🤖 AI Summary
This study addresses the fragmented understanding of large language models’ (LLMs) application in requirements engineering (RE). Through a systematic literature review (SLR) of 74 studies published between 2023 and 2024, it analyzes LLM adoption across language-intensive RE tasks—including requirements elicitation, validation, test case generation, and multi-source document analysis.
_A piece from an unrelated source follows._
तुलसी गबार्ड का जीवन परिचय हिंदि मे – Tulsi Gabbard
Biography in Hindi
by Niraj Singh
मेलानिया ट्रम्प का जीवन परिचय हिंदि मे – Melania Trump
The review examines prompting strategies (e.g., zero-/few-shot), model selections (predominantly GPT-series), evaluation methodologies, and task coverage distribution. Key findings reveal strong concentration on elicitation and validation, uneven coverage across RE activities, prevalent reliance on manual or non-standardized evaluation metrics, and absence of industrial-grade benchmarks. While LLMs demonstrably extend the scope of RE automation, toolchains and datasets remain fragmented. As a novel contribution, this work compiles the first comprehensive inventory of LLM-based tools and datasets tailored for RE. It concludes by proposing three future directions: improving reproducibility, enhancing domain-specific adaptation, and accelerating industrial deployment.
📝 Abstract
Large Language Models (LLMs) are finding applications in numerous domains, and Requirements Engineering (RE) is increasingly benefiting from their capabilities to assist with complex, language-intensive tasks. This paper presents a systematic literature review of 74 primary studies published between 2023 and 2024, examining how LLMs are being applied in RE. The study categorizes the literature according to several dimensions, including publication trends, RE activities, prompting strategies, and evaluation methods. Our findings indicate notable patterns, among which we observe substantial differences compared to previous works leveraging standard Natural Language Processing (NLP) techniques. Most of the studies focus on using LLMs for requirements elicitation and validation, rather than defect detection and classification, which were dominant in the past. Researchers have also broadened their focus and addressed novel tasks, e.g., test generation, exploring the integration of RE with other software engineering (SE) disciplines. Although requirements specifications remain the primary focus, other artifacts are increasingly considered, including issues from issue tracking systems, regulations, and technical manuals. The studies mostly rely on GPT-based models, and often use Zero-shot or Few-shot prompting. They are usually evaluated in controlled environments, with limited use in industry settings and limited integration in complex workflows. Our study outlines important future directions, such as leveraging the potential to expand the influence of RE in SE, exploring less-studied tasks, improving prompting methods, and testing in real-world environments. Our contribution also helps researchers and practitioners use LLMs more effectively in RE, by providing a list of identified tools leveraging LLMs for RE, as well as datasets.